— Directive —
Reproduce word for word the lines from the beginning of the records through the line containing "Bataille de Gaulle", including that line.

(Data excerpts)
--------

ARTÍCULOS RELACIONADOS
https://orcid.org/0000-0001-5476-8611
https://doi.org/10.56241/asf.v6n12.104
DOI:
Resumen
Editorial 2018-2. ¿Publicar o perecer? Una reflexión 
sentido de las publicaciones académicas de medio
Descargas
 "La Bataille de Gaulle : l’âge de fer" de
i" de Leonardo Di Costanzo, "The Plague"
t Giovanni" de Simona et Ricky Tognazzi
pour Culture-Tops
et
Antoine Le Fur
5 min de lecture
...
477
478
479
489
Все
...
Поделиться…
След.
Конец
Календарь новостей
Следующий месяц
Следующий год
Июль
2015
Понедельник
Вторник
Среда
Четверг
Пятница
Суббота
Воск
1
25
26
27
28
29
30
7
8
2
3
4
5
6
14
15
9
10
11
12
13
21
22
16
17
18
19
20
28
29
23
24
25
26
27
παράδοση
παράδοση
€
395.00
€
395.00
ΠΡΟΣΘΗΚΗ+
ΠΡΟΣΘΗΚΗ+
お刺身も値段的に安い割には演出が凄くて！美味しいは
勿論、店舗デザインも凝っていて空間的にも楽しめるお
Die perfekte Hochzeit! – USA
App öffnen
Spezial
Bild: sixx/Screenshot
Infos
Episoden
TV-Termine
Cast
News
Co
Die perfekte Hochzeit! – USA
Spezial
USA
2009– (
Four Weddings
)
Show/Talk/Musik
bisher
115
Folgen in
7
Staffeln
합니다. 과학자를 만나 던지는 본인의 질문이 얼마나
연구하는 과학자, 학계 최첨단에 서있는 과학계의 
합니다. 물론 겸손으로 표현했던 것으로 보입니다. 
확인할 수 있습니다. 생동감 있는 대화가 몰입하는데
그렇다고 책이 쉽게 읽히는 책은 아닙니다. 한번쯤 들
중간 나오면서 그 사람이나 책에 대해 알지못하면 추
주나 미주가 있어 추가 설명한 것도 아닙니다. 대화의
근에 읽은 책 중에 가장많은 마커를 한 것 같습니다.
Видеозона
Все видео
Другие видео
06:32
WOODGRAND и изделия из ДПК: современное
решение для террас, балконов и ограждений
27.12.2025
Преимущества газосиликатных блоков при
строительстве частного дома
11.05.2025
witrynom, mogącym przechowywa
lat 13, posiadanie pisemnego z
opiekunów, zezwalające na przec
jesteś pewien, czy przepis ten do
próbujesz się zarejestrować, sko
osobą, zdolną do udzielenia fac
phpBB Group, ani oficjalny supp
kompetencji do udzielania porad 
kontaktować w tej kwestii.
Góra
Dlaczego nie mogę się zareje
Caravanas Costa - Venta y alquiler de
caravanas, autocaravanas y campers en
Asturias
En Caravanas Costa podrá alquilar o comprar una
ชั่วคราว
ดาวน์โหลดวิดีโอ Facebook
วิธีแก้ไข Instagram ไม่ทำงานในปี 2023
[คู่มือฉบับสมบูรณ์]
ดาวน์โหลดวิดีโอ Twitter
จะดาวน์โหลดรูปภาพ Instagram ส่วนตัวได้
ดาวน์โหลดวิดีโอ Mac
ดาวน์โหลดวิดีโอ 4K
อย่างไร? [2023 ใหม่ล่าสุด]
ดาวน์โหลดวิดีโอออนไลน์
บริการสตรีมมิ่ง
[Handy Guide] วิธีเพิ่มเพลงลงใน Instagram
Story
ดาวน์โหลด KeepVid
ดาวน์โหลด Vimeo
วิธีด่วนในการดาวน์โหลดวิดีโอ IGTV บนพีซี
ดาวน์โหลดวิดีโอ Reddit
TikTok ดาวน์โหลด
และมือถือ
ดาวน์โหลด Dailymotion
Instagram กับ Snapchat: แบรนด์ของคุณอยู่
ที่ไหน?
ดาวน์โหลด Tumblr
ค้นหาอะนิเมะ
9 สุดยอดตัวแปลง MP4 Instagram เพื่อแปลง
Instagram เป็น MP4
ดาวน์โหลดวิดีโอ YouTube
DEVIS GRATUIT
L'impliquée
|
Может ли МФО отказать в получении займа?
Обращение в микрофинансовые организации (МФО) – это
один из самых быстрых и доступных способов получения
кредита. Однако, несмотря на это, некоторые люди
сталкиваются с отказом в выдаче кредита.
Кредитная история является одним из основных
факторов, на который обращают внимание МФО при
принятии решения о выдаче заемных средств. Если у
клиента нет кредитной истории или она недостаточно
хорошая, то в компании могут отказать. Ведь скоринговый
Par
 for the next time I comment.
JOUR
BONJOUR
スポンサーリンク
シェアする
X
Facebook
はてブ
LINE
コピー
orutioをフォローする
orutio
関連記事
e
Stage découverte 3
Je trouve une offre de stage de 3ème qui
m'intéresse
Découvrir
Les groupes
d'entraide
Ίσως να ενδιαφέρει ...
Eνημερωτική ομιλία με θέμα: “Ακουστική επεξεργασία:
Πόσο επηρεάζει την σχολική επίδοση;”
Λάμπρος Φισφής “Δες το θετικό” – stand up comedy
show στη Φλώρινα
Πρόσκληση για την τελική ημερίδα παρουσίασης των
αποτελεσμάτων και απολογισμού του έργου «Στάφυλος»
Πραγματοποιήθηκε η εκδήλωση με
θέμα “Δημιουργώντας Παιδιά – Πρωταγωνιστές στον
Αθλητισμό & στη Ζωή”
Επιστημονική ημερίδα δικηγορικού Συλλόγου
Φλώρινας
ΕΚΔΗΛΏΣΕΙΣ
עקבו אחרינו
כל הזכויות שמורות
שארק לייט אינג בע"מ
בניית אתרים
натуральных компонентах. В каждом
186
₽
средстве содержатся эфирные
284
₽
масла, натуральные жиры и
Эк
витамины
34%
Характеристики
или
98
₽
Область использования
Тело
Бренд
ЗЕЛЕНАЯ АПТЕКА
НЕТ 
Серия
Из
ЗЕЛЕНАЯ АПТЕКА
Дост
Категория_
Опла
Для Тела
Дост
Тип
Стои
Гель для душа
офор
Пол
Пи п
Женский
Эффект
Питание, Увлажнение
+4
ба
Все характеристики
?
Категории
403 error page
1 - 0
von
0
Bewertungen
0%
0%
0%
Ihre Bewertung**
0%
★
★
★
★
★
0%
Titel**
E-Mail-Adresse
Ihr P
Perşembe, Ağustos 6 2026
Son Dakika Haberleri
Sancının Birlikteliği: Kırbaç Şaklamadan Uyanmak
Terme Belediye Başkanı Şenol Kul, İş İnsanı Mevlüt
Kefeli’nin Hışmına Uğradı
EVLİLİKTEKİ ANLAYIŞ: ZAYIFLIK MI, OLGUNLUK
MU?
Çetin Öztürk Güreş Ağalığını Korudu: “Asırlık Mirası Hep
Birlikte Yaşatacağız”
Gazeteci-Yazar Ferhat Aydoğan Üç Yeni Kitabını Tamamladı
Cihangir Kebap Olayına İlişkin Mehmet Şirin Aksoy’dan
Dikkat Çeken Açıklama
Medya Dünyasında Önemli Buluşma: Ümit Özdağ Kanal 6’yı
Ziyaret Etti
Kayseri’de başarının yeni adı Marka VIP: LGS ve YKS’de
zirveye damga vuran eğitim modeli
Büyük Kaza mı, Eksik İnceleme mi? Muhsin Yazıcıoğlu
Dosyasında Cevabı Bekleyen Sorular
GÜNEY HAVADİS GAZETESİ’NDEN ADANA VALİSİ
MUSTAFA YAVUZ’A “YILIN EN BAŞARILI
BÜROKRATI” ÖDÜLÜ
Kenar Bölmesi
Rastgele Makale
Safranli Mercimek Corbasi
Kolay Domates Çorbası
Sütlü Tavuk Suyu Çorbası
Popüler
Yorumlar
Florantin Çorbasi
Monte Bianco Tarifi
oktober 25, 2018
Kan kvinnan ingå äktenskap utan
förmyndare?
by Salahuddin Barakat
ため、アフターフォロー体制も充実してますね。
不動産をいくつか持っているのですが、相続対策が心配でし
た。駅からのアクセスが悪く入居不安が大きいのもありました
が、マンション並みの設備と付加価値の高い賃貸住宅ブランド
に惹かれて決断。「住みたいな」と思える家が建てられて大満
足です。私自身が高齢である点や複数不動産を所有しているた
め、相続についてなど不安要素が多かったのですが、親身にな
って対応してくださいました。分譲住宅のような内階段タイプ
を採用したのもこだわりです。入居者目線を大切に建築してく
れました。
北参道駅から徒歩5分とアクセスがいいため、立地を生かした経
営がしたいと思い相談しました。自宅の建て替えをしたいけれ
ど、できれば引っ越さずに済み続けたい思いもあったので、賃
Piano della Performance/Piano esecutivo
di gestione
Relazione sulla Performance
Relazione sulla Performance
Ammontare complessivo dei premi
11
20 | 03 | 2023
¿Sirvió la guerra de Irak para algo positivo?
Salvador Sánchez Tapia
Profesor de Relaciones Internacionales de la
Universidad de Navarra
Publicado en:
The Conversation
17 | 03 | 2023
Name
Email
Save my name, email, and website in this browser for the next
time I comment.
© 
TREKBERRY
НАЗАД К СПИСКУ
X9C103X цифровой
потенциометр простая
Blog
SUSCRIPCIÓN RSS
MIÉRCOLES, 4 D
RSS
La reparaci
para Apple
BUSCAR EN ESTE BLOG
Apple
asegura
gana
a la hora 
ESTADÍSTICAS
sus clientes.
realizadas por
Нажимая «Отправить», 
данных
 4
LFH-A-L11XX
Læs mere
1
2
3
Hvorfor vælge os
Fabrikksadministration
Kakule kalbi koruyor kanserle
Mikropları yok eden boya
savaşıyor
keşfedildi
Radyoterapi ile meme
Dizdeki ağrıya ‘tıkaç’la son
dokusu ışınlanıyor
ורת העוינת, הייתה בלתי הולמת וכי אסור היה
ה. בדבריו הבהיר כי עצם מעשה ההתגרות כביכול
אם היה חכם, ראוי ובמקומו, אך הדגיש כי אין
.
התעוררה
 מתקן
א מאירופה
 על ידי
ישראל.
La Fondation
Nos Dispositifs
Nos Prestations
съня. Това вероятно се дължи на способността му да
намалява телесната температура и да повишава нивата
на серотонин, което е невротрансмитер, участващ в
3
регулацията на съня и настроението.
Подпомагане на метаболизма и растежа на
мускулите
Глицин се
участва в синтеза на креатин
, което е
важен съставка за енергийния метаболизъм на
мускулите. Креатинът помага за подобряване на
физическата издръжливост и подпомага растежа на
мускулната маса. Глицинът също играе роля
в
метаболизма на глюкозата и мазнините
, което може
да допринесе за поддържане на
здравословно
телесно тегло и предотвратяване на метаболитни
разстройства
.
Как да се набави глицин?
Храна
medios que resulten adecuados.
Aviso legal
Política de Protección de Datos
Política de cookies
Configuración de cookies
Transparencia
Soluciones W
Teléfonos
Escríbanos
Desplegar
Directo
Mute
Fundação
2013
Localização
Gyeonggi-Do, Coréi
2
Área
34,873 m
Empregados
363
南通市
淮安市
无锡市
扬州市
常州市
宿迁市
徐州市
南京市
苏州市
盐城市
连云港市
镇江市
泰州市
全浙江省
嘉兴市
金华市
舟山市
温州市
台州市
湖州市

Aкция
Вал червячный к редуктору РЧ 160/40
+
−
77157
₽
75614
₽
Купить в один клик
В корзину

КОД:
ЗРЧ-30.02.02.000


--------

— Your solution —
ARTÍCULOS RELACIONADOS
https://orcid.org/0000-0001-5476-8611
https://doi.org/10.56241/asf.v6n12.104
DOI:
Resumen
Editorial 2018-2. ¿Publicar o perecer? Una reflexión 
sentido de las publicaciones académicas de medio
Descargas
 "La Bataille de Gaulle : l’âge de fer" de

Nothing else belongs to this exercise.